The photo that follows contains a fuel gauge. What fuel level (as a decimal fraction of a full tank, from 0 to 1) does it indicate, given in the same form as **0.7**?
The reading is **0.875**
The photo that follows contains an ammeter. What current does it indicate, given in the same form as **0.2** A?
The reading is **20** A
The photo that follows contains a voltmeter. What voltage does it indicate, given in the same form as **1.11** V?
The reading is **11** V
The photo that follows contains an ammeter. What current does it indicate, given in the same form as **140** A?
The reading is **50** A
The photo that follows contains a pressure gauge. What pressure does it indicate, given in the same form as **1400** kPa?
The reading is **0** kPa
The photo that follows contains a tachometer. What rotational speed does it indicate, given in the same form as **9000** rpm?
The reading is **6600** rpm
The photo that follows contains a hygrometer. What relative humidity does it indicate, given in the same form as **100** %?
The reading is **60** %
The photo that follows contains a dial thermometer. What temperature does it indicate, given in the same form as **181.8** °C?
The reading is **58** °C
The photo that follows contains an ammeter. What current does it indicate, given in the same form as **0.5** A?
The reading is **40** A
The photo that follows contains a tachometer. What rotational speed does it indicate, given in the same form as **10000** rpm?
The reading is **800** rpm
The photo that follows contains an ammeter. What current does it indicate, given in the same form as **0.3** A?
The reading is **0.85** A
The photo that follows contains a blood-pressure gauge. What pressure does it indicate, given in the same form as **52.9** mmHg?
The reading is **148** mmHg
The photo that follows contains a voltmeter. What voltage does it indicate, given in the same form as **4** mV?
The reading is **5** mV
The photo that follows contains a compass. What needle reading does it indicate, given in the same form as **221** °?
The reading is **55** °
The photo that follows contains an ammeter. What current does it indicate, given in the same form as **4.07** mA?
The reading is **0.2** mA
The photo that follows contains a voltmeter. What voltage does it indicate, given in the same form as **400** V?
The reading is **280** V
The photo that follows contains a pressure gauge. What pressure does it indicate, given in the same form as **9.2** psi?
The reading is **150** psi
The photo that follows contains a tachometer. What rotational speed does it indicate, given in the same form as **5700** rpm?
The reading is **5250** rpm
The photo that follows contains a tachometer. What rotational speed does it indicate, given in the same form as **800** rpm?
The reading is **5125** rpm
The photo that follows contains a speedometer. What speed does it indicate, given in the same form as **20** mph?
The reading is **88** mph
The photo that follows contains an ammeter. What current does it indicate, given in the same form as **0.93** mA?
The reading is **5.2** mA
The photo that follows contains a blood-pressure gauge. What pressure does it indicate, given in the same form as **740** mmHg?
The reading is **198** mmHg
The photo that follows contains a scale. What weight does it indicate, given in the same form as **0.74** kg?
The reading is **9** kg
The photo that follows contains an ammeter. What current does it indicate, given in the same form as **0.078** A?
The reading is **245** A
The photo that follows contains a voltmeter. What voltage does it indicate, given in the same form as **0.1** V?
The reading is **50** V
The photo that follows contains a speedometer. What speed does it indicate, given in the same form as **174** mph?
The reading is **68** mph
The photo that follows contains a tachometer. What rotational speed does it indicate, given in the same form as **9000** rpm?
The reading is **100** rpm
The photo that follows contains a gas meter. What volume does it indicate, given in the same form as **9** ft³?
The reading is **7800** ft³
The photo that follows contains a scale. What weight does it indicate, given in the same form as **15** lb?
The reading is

◆ ◆ ◆ ◆

Recast the data as a Markdown table with the columns Row and Data line. Start with the first line of the data and go on through the line containing "The reading is **11** V", numbering each row and leaving out blank lines.

→ TASK OUTPUT
| Row | Data line |
|---|---|
| 1 | The photo that follows contains a fuel gauge. What fuel level (as a decimal fraction of a full tank, from 0 to 1) does it indicate, given in the same form as **0.7**? |
| 2 | The reading is **0.875** |
| 3 | The photo that follows contains an ammeter. What current does it indicate, given in the same form as **0.2** A? |
| 4 | The reading is **20** A |
| 5 | The photo that follows contains a voltmeter. What voltage does it indicate, given in the same form as **1.11** V? |
| 6 | The reading is **11** V |